Now, even the most enthusiastic Netflix-ers know that 8 hours of TV and couch time on any given day – unless of course it’s a particularly brutal “don’t talk to me” kind of day – is a bit much. So ask yourself, what are you doing with your spare time? What are the barriers stopping you from returning to exercise?
2. Find what works for you
Ultimately, motivation is all we need to get things done: like the housework, our day jobs, life admin, dinners with the in-laws, exercise. It can also be one of the hardest things to muster up.
The key to finding your motivation, is to take the time and discover what works best for you, what gets you fired up.
When it comes to exercise, there are infinite ways of working out and keeping active. Whether indoors or outdoors, early morning or late at night, solo or as part of a class, at the gym or at home. So:
- find an activity or workout that you’re interested in and that you genuinely enjoy
- find a trainer or instructor that really supports and encourages you
- be open to the fact that what works for you now, may be totally different to what you used to do and love
- listen to your body.
You’ll know it’s right for you when it’s something that you actively want to make space for in your life and integrate into your routine.

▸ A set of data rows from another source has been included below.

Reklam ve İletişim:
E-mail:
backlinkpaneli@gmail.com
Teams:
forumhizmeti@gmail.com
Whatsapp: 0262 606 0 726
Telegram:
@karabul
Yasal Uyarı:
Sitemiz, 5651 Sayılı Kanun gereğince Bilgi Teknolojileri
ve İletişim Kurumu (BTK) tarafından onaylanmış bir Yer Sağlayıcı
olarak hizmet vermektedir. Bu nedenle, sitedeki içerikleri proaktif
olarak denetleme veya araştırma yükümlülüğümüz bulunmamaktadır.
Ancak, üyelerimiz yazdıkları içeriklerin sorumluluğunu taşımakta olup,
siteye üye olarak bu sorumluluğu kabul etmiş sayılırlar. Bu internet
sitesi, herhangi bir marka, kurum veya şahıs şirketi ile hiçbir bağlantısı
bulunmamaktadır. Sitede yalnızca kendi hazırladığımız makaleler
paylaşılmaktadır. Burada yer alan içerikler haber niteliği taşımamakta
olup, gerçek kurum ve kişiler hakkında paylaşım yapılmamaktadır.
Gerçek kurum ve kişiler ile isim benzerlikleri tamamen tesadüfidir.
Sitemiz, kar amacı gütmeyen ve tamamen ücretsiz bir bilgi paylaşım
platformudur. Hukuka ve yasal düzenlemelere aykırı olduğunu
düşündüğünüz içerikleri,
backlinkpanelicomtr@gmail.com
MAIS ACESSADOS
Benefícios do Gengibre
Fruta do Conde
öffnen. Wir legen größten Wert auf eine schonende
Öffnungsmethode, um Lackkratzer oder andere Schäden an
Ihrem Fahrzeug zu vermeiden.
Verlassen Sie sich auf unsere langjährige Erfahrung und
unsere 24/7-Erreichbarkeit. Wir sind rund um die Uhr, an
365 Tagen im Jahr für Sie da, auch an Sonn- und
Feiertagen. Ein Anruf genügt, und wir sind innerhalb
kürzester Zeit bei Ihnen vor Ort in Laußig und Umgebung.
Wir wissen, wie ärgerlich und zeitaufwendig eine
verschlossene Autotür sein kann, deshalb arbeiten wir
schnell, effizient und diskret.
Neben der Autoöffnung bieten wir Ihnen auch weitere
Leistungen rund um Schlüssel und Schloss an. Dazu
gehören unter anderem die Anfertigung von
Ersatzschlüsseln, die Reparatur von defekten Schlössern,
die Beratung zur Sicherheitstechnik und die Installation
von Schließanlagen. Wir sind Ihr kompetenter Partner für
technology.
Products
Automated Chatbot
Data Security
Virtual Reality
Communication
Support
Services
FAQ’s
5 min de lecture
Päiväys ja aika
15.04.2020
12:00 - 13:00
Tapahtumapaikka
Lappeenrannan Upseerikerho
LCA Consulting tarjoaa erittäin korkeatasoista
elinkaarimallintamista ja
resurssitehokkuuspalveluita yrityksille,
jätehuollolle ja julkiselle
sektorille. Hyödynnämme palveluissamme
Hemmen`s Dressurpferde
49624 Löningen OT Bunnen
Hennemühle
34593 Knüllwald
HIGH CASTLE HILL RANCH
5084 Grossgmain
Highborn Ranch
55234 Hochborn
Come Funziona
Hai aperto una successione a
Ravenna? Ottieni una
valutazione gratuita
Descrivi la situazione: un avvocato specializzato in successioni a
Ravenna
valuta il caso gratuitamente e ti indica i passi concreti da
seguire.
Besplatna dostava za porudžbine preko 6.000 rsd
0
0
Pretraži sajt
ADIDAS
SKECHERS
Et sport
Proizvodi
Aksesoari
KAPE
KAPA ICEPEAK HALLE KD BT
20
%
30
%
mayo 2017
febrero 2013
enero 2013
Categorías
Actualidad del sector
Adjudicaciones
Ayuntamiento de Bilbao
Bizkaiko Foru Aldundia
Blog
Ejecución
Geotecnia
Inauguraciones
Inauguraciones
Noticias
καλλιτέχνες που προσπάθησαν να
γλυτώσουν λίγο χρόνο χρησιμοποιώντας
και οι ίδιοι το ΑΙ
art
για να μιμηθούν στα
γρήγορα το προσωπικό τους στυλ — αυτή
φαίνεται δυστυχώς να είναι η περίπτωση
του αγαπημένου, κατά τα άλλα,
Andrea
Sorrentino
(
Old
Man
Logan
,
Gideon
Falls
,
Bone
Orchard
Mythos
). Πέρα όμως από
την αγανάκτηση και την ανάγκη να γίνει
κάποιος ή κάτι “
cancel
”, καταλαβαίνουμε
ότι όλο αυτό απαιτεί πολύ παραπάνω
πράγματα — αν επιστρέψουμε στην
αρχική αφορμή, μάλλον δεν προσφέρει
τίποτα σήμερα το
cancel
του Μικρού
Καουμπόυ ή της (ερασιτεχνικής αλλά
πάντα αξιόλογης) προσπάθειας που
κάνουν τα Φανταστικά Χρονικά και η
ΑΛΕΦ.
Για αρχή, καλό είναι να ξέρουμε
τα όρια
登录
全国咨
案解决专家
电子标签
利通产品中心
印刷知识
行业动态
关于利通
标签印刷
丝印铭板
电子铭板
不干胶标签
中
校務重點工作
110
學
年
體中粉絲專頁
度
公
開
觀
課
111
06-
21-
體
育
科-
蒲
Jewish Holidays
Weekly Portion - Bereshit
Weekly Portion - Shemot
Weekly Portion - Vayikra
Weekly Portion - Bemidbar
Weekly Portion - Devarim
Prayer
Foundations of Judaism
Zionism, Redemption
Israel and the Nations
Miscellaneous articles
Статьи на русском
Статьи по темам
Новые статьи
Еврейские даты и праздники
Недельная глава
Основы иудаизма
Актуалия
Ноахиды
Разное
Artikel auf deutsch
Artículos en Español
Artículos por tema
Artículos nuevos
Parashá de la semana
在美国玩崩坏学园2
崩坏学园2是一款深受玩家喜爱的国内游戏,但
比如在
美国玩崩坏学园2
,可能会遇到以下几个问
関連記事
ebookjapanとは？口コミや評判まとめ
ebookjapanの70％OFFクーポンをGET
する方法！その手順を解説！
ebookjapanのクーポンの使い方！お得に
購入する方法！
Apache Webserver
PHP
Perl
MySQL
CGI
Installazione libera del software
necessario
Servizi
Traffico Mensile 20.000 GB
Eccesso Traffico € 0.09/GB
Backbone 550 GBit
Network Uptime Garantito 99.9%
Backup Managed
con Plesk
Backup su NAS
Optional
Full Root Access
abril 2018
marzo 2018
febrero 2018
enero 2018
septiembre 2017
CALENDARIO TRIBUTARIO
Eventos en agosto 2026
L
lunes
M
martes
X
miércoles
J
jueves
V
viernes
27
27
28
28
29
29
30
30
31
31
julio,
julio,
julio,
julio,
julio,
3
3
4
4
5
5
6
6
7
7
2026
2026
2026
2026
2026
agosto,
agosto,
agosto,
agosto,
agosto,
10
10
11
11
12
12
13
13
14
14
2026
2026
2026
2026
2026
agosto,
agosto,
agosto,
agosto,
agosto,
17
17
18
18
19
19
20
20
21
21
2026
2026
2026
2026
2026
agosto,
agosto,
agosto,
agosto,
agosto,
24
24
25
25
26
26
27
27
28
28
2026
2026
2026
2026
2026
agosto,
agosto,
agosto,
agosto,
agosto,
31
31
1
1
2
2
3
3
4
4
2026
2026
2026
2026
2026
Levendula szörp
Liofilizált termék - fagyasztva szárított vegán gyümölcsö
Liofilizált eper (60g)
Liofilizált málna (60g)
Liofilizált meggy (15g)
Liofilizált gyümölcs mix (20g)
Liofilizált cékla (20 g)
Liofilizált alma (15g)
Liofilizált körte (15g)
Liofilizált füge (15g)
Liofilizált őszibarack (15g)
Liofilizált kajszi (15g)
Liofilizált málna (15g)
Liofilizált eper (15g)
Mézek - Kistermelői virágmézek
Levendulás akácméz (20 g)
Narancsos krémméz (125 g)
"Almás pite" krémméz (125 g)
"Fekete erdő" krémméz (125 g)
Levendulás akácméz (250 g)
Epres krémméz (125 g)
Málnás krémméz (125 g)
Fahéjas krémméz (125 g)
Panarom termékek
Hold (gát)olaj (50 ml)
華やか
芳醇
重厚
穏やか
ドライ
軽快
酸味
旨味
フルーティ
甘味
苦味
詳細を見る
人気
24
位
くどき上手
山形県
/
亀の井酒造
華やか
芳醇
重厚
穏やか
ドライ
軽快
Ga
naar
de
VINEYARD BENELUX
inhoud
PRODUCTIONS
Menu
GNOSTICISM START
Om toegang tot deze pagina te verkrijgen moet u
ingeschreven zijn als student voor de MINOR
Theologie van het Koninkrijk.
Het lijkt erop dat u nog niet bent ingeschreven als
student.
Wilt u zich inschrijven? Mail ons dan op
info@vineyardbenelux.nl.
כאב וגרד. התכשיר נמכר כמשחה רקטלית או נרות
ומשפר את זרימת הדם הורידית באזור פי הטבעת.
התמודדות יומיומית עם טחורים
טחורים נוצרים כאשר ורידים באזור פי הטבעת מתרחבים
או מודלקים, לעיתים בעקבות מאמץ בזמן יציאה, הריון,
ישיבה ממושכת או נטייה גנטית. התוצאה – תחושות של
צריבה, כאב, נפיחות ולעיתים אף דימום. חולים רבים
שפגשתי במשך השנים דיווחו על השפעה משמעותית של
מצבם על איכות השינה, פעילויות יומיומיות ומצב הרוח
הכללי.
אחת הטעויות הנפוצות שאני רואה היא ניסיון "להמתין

3. Consistency and routine is key
Once you’ve found what works best for you, create a routine that lets you easily integrate your workouts with the rest of your week.
Let’s say you do 1x walk, 1x PT session and 1x gym class, each at a set time every week: this consistency and routine of knowing when and where you’ll be working out, will mean you won’t waste time and energy psyching yourself up or making excuses to get out of doing it.
To quote the wise words of Nike, a consistent routine will mean you “just do it.”
4. Have the confidence to adapt
If you’re time poor, because let’s face it, most of us only have or want to commit 30-45 minutes a day to our workouts, remember that exercise need not be a gruelling sweat-sesh in the gym.
Adapt how you fit exercise into your day.
Go for a walk; join a team sport; sign up to a personal trainer or go to a gym class. Have the confidence to ease back into your exercise routine at a sustainable pace and in a way that suits you.
5. Find your purpose
Exercise doesn’t need to be about becoming the bulked up “look at me” guy in front of the mirror at the gym, or the shredded girl in full makeup taking a selfie on the treadmill. You don’t need to start counting macros or weighing your food either. Just be you.
Because exercise isn’t just about obtaining a certain physique and getting fit.
In fact, it doesn’t have to be about either of these things if you don’t want it to. Approach your return to exercise as a hobby, as ‘you’ time; your escape from the stresses of home, work and ‘adulting.’
Set yourself short-term goals and chase them. Don’t run before you can walk. The key is to just get moving and keep moving.
Find your motivation. Find your purpose. Thrive on being active again.